___ ENTRIES SUPPLIED
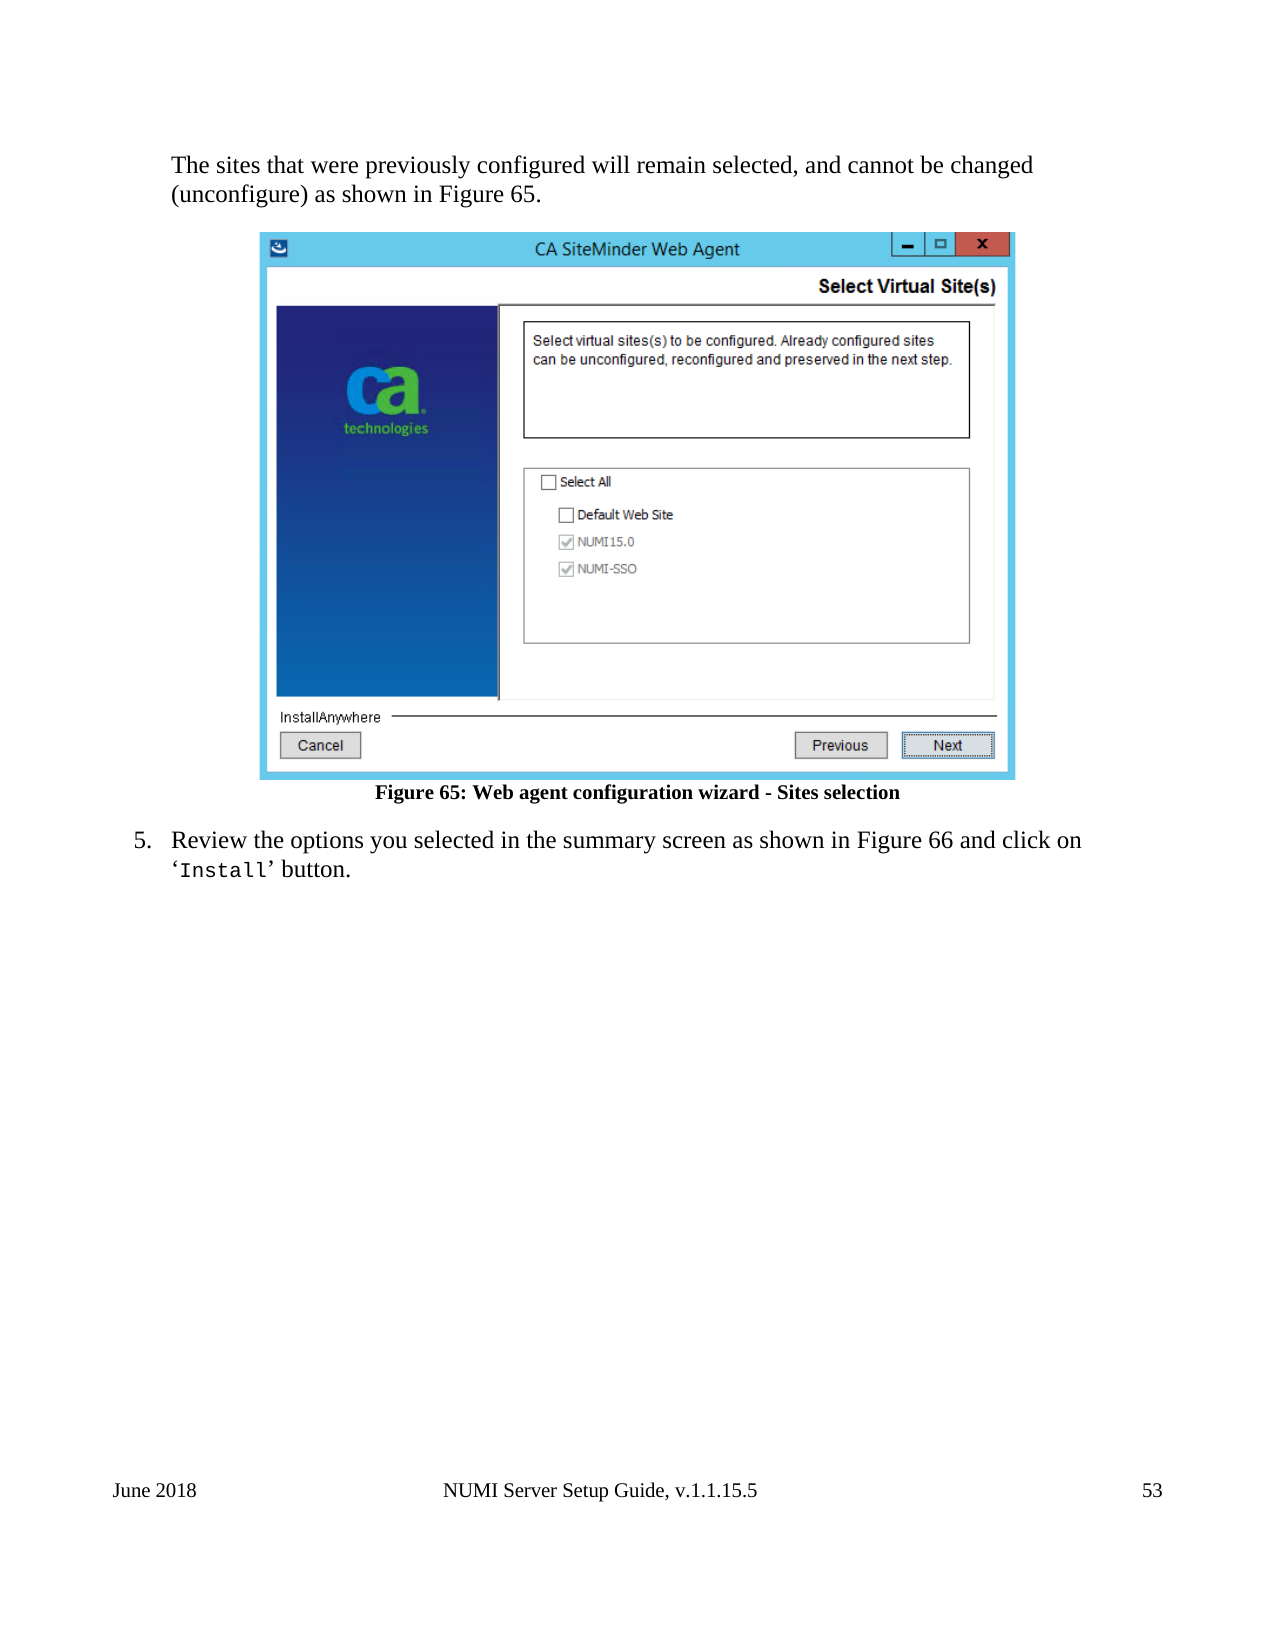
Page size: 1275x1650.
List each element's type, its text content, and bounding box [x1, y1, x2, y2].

picture [259, 232, 1016, 780]
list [133, 150, 1162, 207]
list Review the options you selected in the summary screen as shown in Figure 66 and click on ‘Install’ button. [133, 825, 1162, 883]
text Figure 65: Web agent configuration wizard - Sites selection [112, 780, 1162, 804]
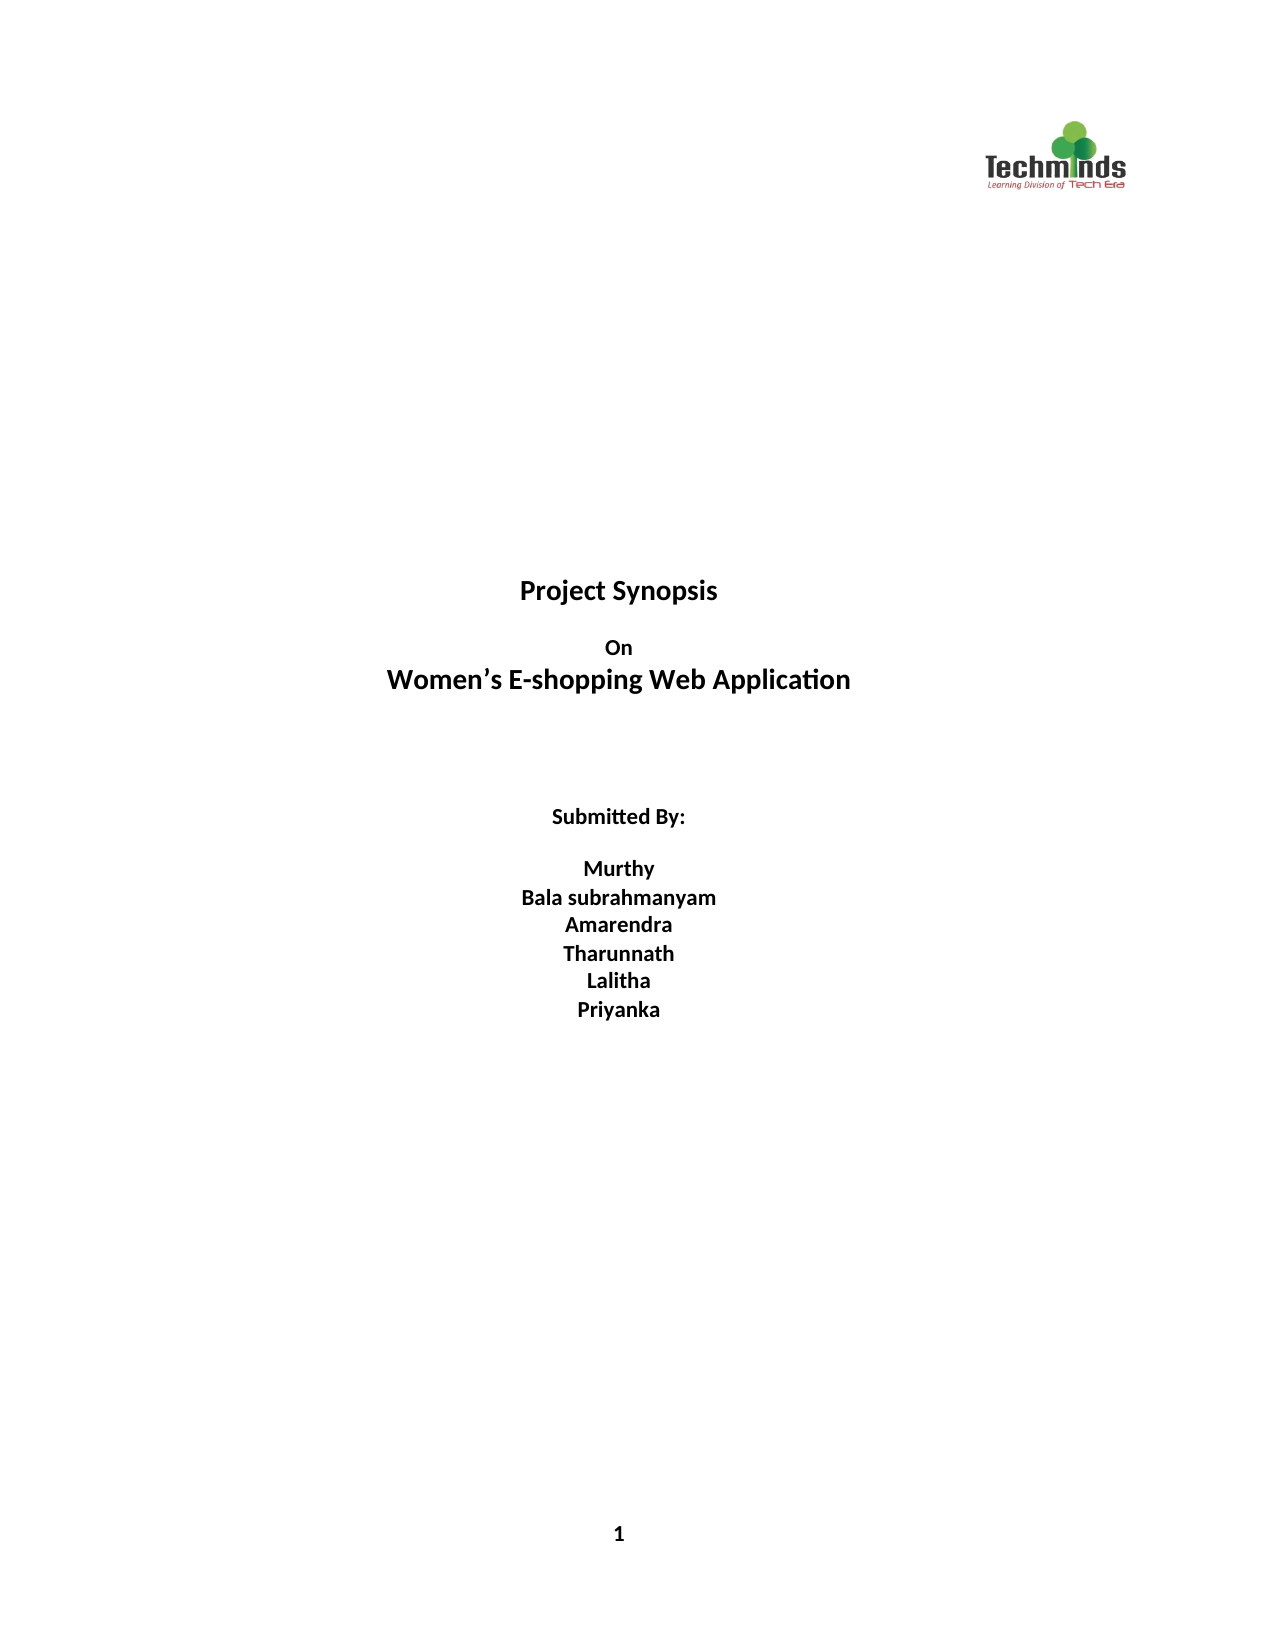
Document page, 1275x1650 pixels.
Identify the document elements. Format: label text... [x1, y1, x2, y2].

text On [150, 634, 1087, 661]
text Amarendra [150, 911, 1087, 939]
picture [985, 121, 1127, 190]
text Tharunnath [150, 939, 1087, 967]
text Women’s E-shopping Web Application [150, 661, 1087, 697]
text Lalitha [150, 967, 1087, 995]
text Project Synopsis [150, 572, 1087, 608]
text Submitted By: [150, 802, 1087, 830]
text Bala subrahmanyam [150, 883, 1087, 911]
text Priyanka [150, 995, 1087, 1023]
text Murthy [150, 854, 1087, 883]
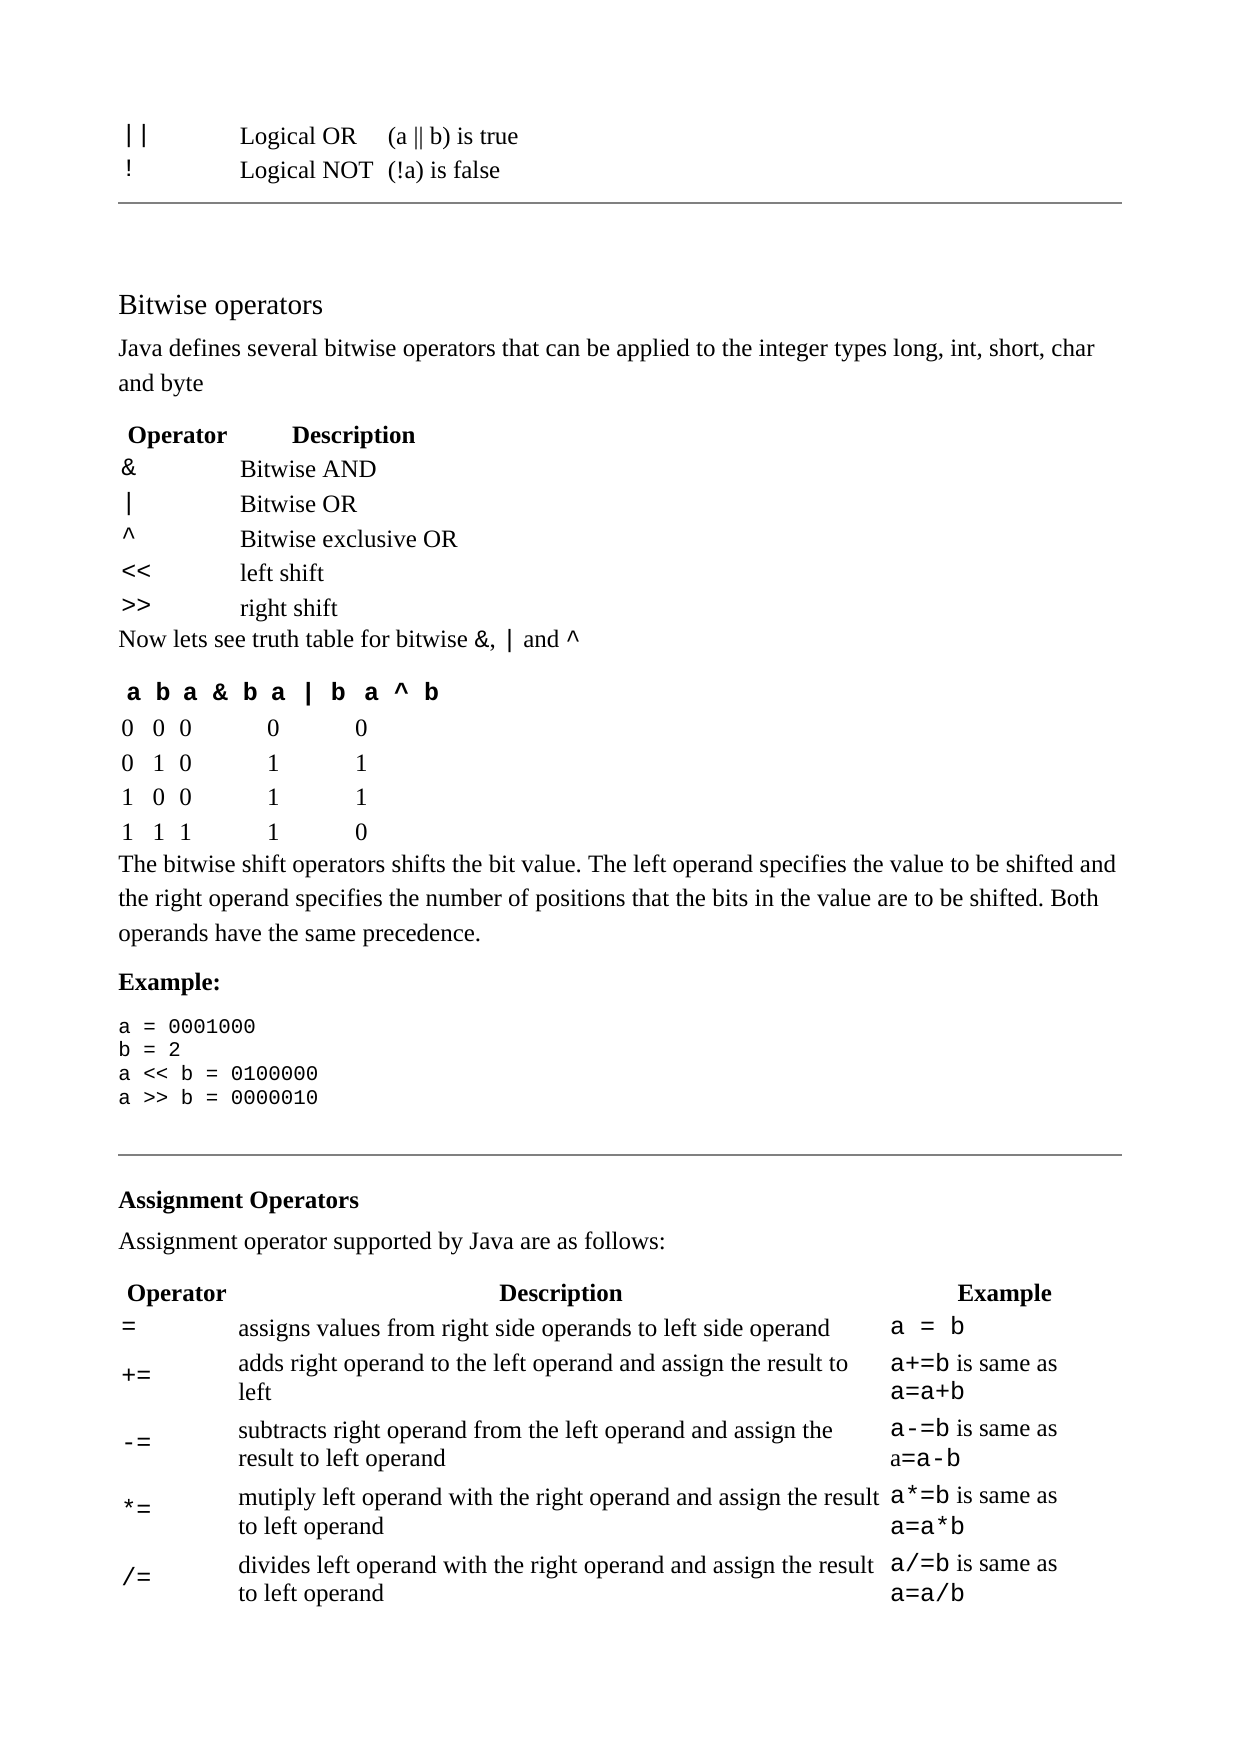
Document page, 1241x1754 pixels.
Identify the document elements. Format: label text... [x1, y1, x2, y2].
______
--- DESCRIPTION OF THE TASK ---
Only the pictures are to be left out; restate everything else in the listing word for word.

--- ANSWER BOX ---
Page size: 1275x1650.
List each element's type, its text content, and bounding box [x1, y1, x2, y2].

picture [259, 232, 1016, 780]
list [133, 150, 1162, 207]
list Review the options you selected in the summary screen as shown in Figure 66 and click on ‘Install’ button. [133, 825, 1162, 883]
text Figure 65: Web agent configuration wizard - Sites selection [112, 780, 1162, 804]
Document page, 1275x1650 pixels.
Identify the document elements. Format: label text... [x1, y1, x2, y2].

text On [150, 634, 1087, 661]
text Amarendra [150, 911, 1087, 939]
picture [985, 121, 1127, 190]
text Tharunnath [150, 939, 1087, 967]
text Women’s E-shopping Web Application [150, 661, 1087, 697]
text Lalitha [150, 967, 1087, 995]
text Project Synopsis [150, 572, 1087, 608]
text Submitted By: [150, 802, 1087, 830]
text Bala subrahmanyam [150, 883, 1087, 911]
text Priyanka [150, 995, 1087, 1023]
text Murthy [150, 854, 1087, 883]
Document page, 1241x1754 pixels.
Identify the document elements. Format: label text... [x1, y1, x2, y2].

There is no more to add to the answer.